Romain Dumas Wins Goodwood Timed Shoot-Out with Super Mustang Mach-E, Ford’s Third Straight

Blue Ford Super Mustang Mach-E race car with number 54 livery accelerating on track at Goodwood, captured in motion blur wit…
Romain Dumas Wins Goodwood Timed Shoot-Out with Super Mustang Mach-E, Ford's Third Straight

Romain Dumas has made a habit of embarrassing purpose-built race machinery at Goodwood. His 41.98-second run up the hill in the Super Mustang Mach-E EV demonstrator gave Ford Racing its third consecutive Timed Shoot-Out victory at the 2026 Festival of Speed, beating the latest Gen4 Formula E car by 0.49 seconds.

That margin matters.
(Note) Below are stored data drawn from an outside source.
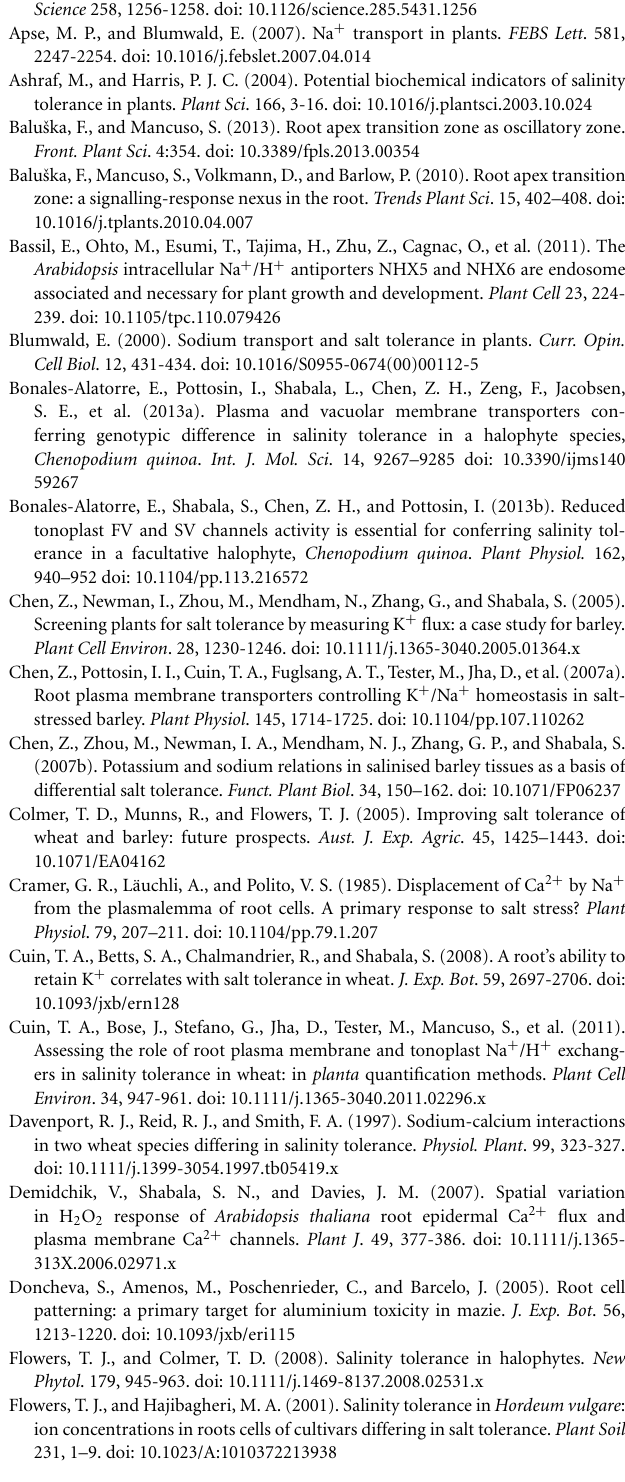
Supplementary Figure S4 | Correlation between salinity stress tolerance and Na + distribution in cytosol and vacuole in different root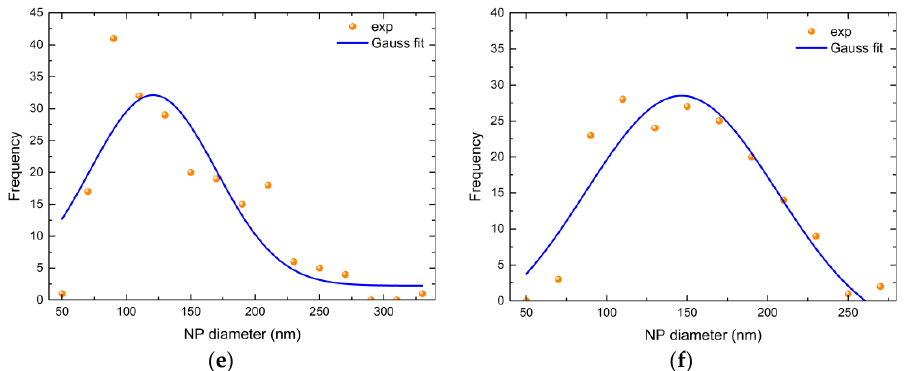
Figure 9. Two- and three-dimensional AFM images and nanoparticle size distribution diagrams for two areas of a 13.5 nm Ag film (Ag #1): ( a , c , e ) the laser-annealed area with a fill spacing of 0.05 mm; ( b , d , f ) the area irradiated with a 0.0125 mm fill spacing. Figure 10 corresponds to the same 13.5 nm Ag film (Ag #1) but illustrates an AFM image of the area irradiated with a frequency of 50 kHz and a 0.05 mm fill spacing. In contrast to Figure 9a, which shows the morphology of the area irradiated with the same fill spacing (0.05 mm) but a different frequency (60 kHz), one can see a bimodal distribution of scattered nanoparticles without any agglomerates. This indicates that complete nanostructuring took place under those laser settings. The lower frequency seems to have induced thermal energy deeper in the sample, leading to a bimodal distribution of both larger and smaller scattered nanoparticles.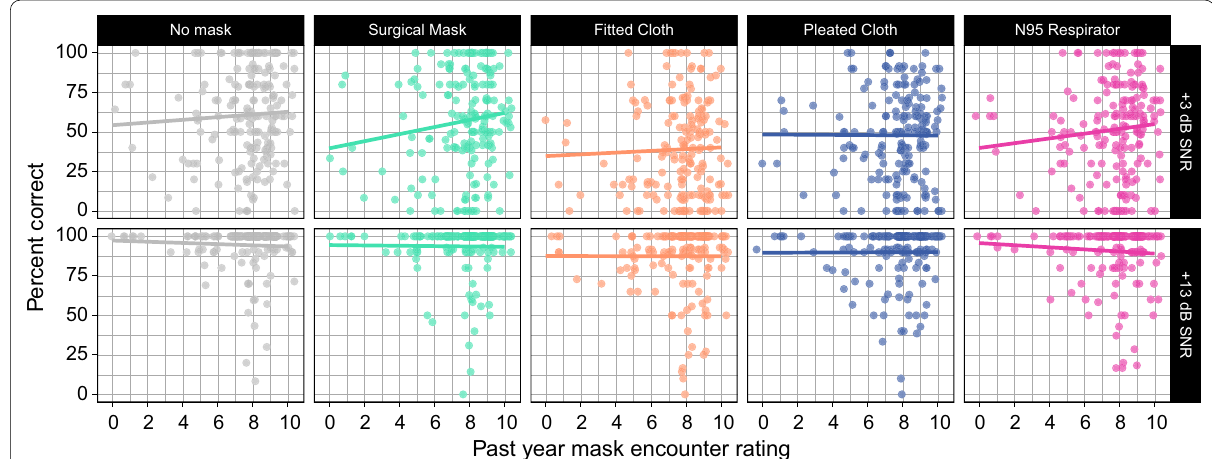
Fig. 3 Average performance by mask type and SNR as a function of self-reported frequency of encounters with masked individuals in the past year. Trend lines represent simple linear regressions. Although there is a positive trend at the low SNR for the surgical mask and N95 respirator, these effects were not statistically significant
A Formula E car is built for nothing other than going fast on electric power. The Super Mustang Mach-E is a technology demonstrator, developed with the STARD team, wearing a production nameplate. The fact that it edged the single-purpose race car by less than half a second is the kind of headline Ford’s racing communications team will be citing for years. For the first time in the event’s history, both the top two finishing positions went to electric machinery.

Dumas now owns five Goodwood Timed Shoot-Out victories overall, a number that puts him in territory most professional hill climb drivers never approach. The three Ford wins trace a clear progression. In 2024, Dumas drove the SuperVan 4.2 to a 43.98-second run. He improved on that in 2025 with the F-150 Lightning SuperTruck, posting 43.22 seconds. The 2026 Mach-E time of 41.98 seconds cuts more than two full seconds off the 2024 benchmark across the same stretch of driveway.
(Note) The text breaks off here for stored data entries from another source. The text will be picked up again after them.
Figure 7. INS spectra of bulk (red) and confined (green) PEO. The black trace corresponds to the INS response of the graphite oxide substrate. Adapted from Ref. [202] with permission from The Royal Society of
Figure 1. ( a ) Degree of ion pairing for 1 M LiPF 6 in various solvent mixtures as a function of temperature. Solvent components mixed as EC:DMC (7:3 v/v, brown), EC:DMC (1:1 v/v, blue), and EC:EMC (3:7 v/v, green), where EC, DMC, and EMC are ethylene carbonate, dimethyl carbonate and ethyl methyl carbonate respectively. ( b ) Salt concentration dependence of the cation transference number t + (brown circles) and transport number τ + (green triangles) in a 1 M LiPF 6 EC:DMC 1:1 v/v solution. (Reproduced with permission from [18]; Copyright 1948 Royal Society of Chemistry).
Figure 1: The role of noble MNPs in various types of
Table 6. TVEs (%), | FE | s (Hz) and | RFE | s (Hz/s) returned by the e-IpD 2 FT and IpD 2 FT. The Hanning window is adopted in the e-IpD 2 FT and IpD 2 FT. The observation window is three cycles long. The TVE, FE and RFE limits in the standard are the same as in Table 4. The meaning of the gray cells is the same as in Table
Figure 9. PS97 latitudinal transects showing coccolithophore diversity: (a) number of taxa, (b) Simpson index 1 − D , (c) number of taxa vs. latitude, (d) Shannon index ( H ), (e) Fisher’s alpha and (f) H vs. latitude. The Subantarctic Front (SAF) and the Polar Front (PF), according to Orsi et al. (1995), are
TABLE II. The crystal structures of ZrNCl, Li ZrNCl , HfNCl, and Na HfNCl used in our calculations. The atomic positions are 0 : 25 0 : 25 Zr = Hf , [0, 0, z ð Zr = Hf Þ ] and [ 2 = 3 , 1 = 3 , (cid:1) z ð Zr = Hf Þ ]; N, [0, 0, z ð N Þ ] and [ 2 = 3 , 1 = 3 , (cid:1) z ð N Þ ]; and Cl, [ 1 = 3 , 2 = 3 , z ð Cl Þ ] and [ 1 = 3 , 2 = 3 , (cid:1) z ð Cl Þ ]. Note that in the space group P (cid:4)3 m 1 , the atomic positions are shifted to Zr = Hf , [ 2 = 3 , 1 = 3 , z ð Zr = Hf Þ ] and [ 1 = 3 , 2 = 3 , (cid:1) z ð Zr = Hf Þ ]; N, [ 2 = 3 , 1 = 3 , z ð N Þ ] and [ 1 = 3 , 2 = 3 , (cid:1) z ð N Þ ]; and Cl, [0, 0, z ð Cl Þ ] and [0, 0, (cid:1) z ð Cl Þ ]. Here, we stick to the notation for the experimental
The performance builds on what Dumas and the Super Mustang Mach-E already accomplished three weeks earlier at Pikes Peak, where the combination claimed the overall King of the Mountain win at the 104th running of the International Hill Climb with a time of 8:18.202. Two elite hill climb events inside a month, both won outright. The car is having a season.

Ford says the learnings from vehicles like the Super Mustang Mach-E and its predecessors feed directly into mainstream racing and road car development. That claim is standard motorsport communications language, and it is also, in this case, at least partially credible: each of the three Goodwood-winning vehicles has been built around a different electrified architecture, which suggests the program is genuinely exploring the range of what the platform can do rather than repeating the same trick in a new body.

On the production side, Mustang Mach-E deliveries totaled 20,177 units in Q3 2025, up roughly 51 percent from 13,392 units in the same quarter a year prior. The volume context matters because motorsport halo programs only justify their cost when there is a car in showrooms to benefit. Ford has that car, and at the moment, it is selling.

Three different vehicles. Three different years. One driver. Dumas has turned Goodwood into a personal property, and Ford has turned the Timed Shoot-Out into a product story that connects a showroom EV to one of motorsport’s most visible stages.